In your copy, reproduce the entries exactly as they are, minus the images.

------ Data shown

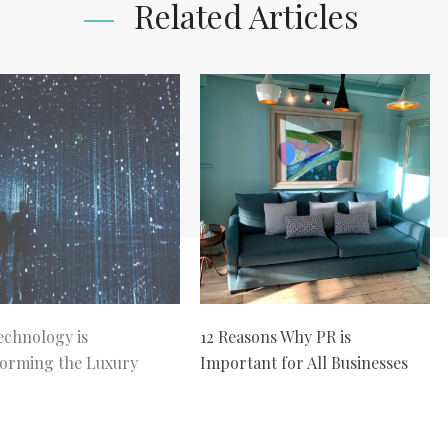
Related Articles
chnology is
12 Reasons Why PR is
orming the Luxury
Important for All Businesses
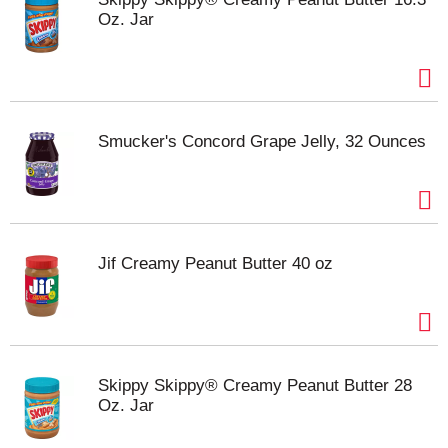
Oz. Jar
Smucker's Concord Grape Jelly, 32 Ounces
Jif Creamy Peanut Butter 40 oz
Skippy Skippy® Creamy Peanut Butter 28
Oz. Jar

------------

=== Solved problem ===
Related Articles
chnology is
12 Reasons Why PR is
orming the Luxury
Important for All Businesses
Oz. Jar
Smucker's Concord Grape Jelly, 32 Ounces
Jif Creamy Peanut Butter 40 oz
Skippy Skippy® Creamy Peanut Butter 28
Oz. Jar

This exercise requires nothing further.